British, French, and American attitudes and policies towards the rebirth of Poland, 1914-1921

Clark, John Denis Havey January 2015 (has links)
This thesis considers how attitudes shaped British, French, and American policy regarding the rebirth of Poland. From the outbreak of war in 1914 to the plebiscite in Upper Silesia in 1921, Allied and American policy-makers first considered whether Poland should be an independent state and then where its borders should be. As they did this, they developed attitudes about these questions, for instance about Poles and the right or ability of the Polish nation to administer a modern state. Such considerations assumed that national character exists and is important in the success or failure of a country. My research draws on literature from social psychology in defining the development of such understandings as consistent with stereotyping, in other words using generalisations about social groups to understand those groups or individuals.
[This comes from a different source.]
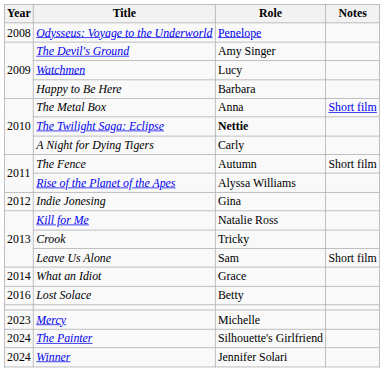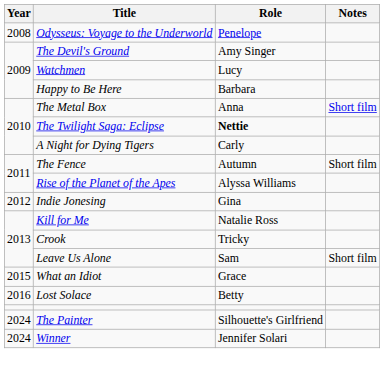What an Idiot | Year: 2014 -> 2015
- row: 2023 | Mercy | Michelle
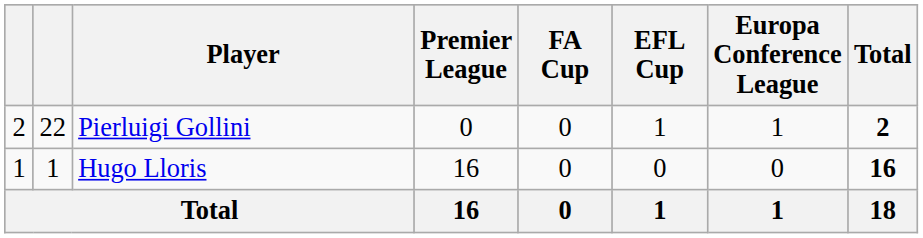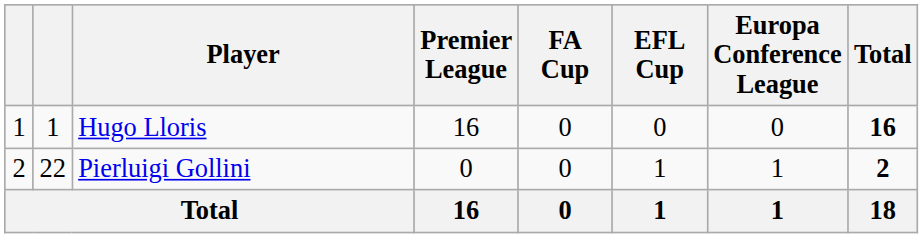rows swapped: Hugo Lloris <-> Pierluigi Gollini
Allied and American policy-makers considered Poles to be, for instance, quarrelsome, aggressive, anti-Semitic, pitiable, passionate, or loyal. The thesis begins by examining pre-war attitudes to Poland and the impact of the war on these and on the diplomacy of the Polish question. It then discusses the re-emergence of an independent Poland in 1918 and the impact on policies and attitudes of the Polish delegation’s claims at the Paris Peace Conference, of events on the ground, and of the Russo-Polish War. Allied and American decision-making on the rebirth of Poland was central for European diplomacy not only because the attitudes they expressed left lingering grudges on both sides, but also because Poland’s frontiers were an irritant throughout the interwar period until Germany and Russia invaded Poland in September 1939. Moreover, the conclusion that attitudes were a factor in decision-making contributes to a growing recognition among international historians and international relations theorists that it is necessary to look beyond individuals' 'rational' motivations.